7 ways to handle a workplace romance
An office romance doesn’t have to be “love in a hopeless place” like in the pop hit “We Found Love” by Rhianna, but it can be risky, according to Anastasia Metros, PhD, area chair of higher education for the University of Phoenix School of Advanced Studies.
Since your career and employment could be affected by having a relationship with a co-worker, she offers these seven tips for how to proceed with caution before you act on your attraction:
1. Ask yourself the big question.
Metros suggests starting off by asking yourself, “How important is my job, and how important is this romance?” since you could lose your job if the romance causes problems in the office.
“Too many people run into an office romance without considering the positive and potentially negative ramifications,” says Metros, a career and employment expert.
2. Consider telling your boss.
It won’t be an easy conversation, but Metros believes you should be open with your supervisor about starting a romance with a co-worker. Your boss, or someone in human resources, could also lay out the company policy on relationships in the workplace for you if you have any questions.
“In this instance,” she explains, “it’s really not better to start the romance first and then beg forgiveness later.”
3. Don’t date out of your pay grade.
The most important rule of workplace dating? Don’t date the boss. And if you’re a supervisor, don’t date someone who reports to you, Metros warns. Those relationships could lead to jealousy and conflict with co-workers who could suspect your raises or promotions are a direct result of your romantic relationship with the boss.
Your objectivity will be questioned if you’re a supervisor involved with a member of your staff, she says, and dating someone you supervise is a conflict of interest.

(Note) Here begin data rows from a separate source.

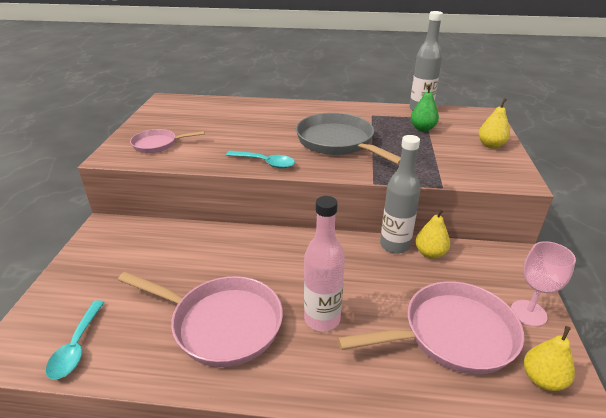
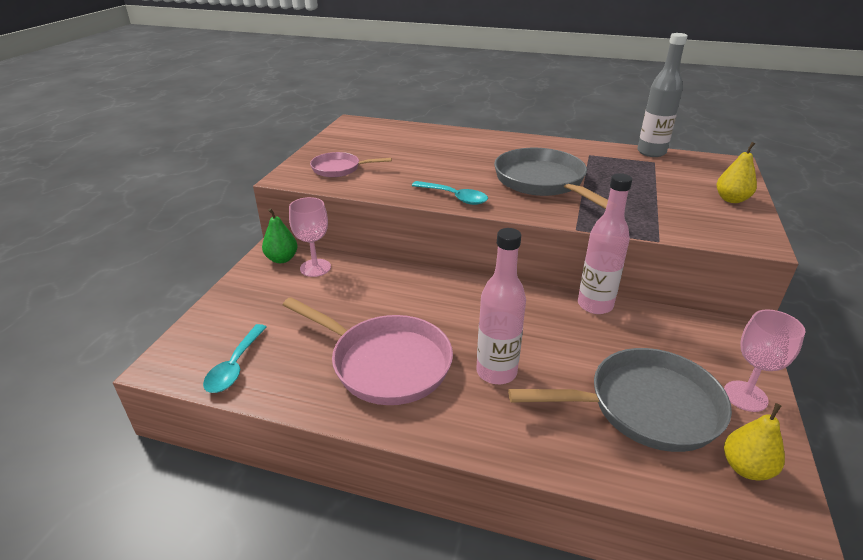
camera: 10 degrees right, 0 degrees up
(145, 237) = (315, 268): none -> pink goblet
(394, 245) = (595, 305): grey bottle -> pink bottle
(422, 128) = (648, 174): green pear -> green pear (282, 259)
(430, 253) = (636, 318): yellow pear -> none
(452, 334) = (645, 407): pink pan -> grey pan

4. Make it a private affair.
There shouldn’t be any signs at work that the two of you are in a romantic relationship, Metros says.
“To maintain professionalism,” she adds, “people shouldn’t know that you’re dating or a couple in any way, shape or form.”
5. Don’t let the romance interfere with work.
“You should conduct a romance on your own time and not on company time,” says Metros, who advises not sending love notes or planning weekend getaways from your work email accounts.
6. Don’t be physically affectionate at work.
Public displays of affection have no place in the office, so keep your hands off each other when you’re working. The risk? Someone could complain that the two of you kissing in the cafeteria makes others uncomfortable, Metros says.
7. Be prepared to handle a breakup.
If the relationship doesn’t work out, be sure to treat each other with respect and professionalism — especially since co-workers could be watching for your reaction, and you don’t want to damage your reputation.
“People who knew you were together,” Metros says, “will be scrutinizing everything you do when a breakup occurs.”